240W Multi Output Synchronous Buck Regulator

14.5–52 V Input | 12 V at 16 A | 5 V at 6 A | 3.3 V at 6 A

This project is a high power multi output synchronous buck regulator designed to deliver a clean and stable 12 V rail along with secondary 5 V and 3.3 V logic rails. It accepts a wide 14.5–52 V input range and outputs up to 240 W total power, making it suitable for applications that need both power delivery and sensitive digital rails. The design uses an LM5145 based synchronous stage for 12 V, feeding two downstream high efficiency buck converters for the lower voltage rails. The system includes reverse polarity protection, TVS surge suppression, UVLO cutoff, and a high-speed layout optimized for low EMI and fast transient response.

Design Evolution

The first revision focused on basic functionality: a straightforward LM5145 synchronous buck layout with modest output filtering. While functional, it showed measurable switch node ringing, high frequency noise, thermal issues and transient droop on the lower voltage rails.

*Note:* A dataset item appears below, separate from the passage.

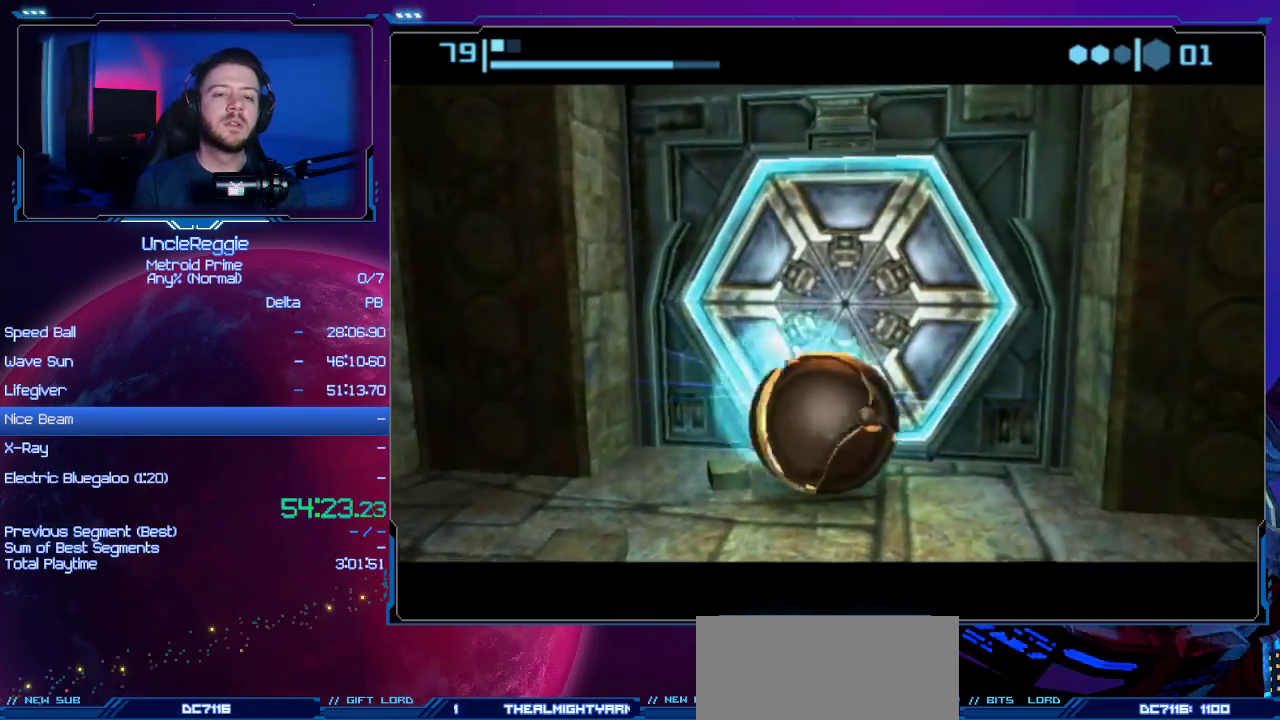
{"buttons": [], "left_stick": "center", "right_stick": "center", "events": [[17, "left_stick", "center"], [267, "left_stick", "right"], [367, "left_stick", "center"]]}
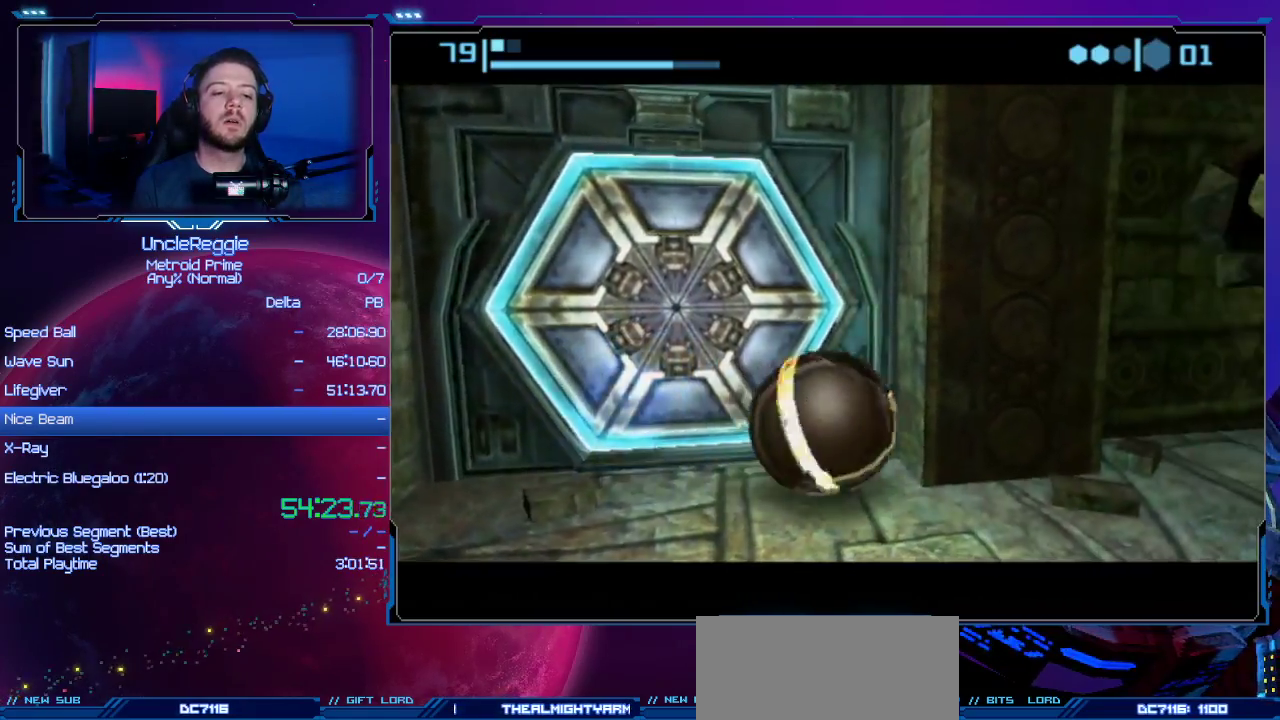
{"buttons": ["B"], "left_stick": "up", "right_stick": "center", "events": [[34, "B", "down"], [134, "left_stick", "left"], [384, "left_stick", "up"]]}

The final revision features a thoroughly optimized layout with a much tighter switch node loop, improved MOSFET selection to enable a higher margin of safety while maintaining a low on resistance, uses only synchronous regulators, significantly increased bulk capacitance, and refined UVLO and overcurrent thresholds. A RPP stage and correctly sized TVS diode were added to ensure safe operation up to 52 V. The 12 V rail became substantially cleaner, and the 5 V and 3.3 V outputs held regulation even during aggressive load steps from resistive and inductive loads. All rails are adjustable to about +/- 0.5V from ideal allowing the user to account for any voltage drop from longer wires / high current and to calibrate the output level in the desired operating environment.

Testing

Regulator efficiency was characterized using a custom Python-based data collection script that interfaced with a bench power supply and a microcontroller calibrated as a two-channel voltmeter. In the absence of a programmable electronic load, the script guided manual load adjustments by prompting target currents and automatically logging voltage and current once the system stabilized. This approach reduced manual measurement effort by three times, making detailed efficiency sweeps across multiple input voltages practical without additional test equipment and significantly improving the sanity of the data collection process.

Power-up behavior and rail sequencing were captured directly using an oscilloscope. The measurements verify controlled startup of the primary input and downstream rails, demonstrating predictable sequencing and ramp behavior under real operating conditions.

Testing steady state thermals at the maximum power point

Testing was performed using electronic loads, oscilloscopes, and thermal monitoring. Here are examples of some of the testing that was completed:

  • Full Load Verification
    12 V at 20 A continuous operation with 52V and 14V input, with inductors and MOSFETs monitored for thermal headroom. Although the main 12 V regulator is above 95% efficiency, at 12 A output that still means roughly 7.5 W of heat is dissipating from the power stage. This is maintained without an external fan. It can reach up to 12V 20A with external cooling at room temperature. 12V 16A while the 5V @ 6A and 3.3V at 6A thermal testing was also conducted but requires external cooling.

  • Transient Response
    Fast load steps applied to all three rails to evaluate undershoot, overshoot, and recovery time.

  • Ripple and Ringing Measurement
    Switch node and output rails probed to confirm low SW node spikes, output voltage ringing and acceptable ripple after layout improvements.

  • Surge and Protection Testing
    Reverse polarity protection, TVS clamping behavior, and UVLO thresholds validated at the full input voltage range.

Waterproofing

The final revision required a complete redesign of the mechanical outline. The EMI shield footprint was removed, and the board was reshaped to fit inside a low cost extruded aluminum enclosure. This was changed because it could serve as the heatsink, the protective housing, and the EMI shield all at once. By coupling the high dissipation components to the enclosure walls, the thermal performance improved significantly while also giving the regulator a rugged, enclosed form factor suitable for outdoor deployments. The enclosure can be flooded with high temperature silicone to provide an IP67 rating with wires soldered directly to the input and output terminals and exposed outside. Custom metal end plates will be used to show useful product information.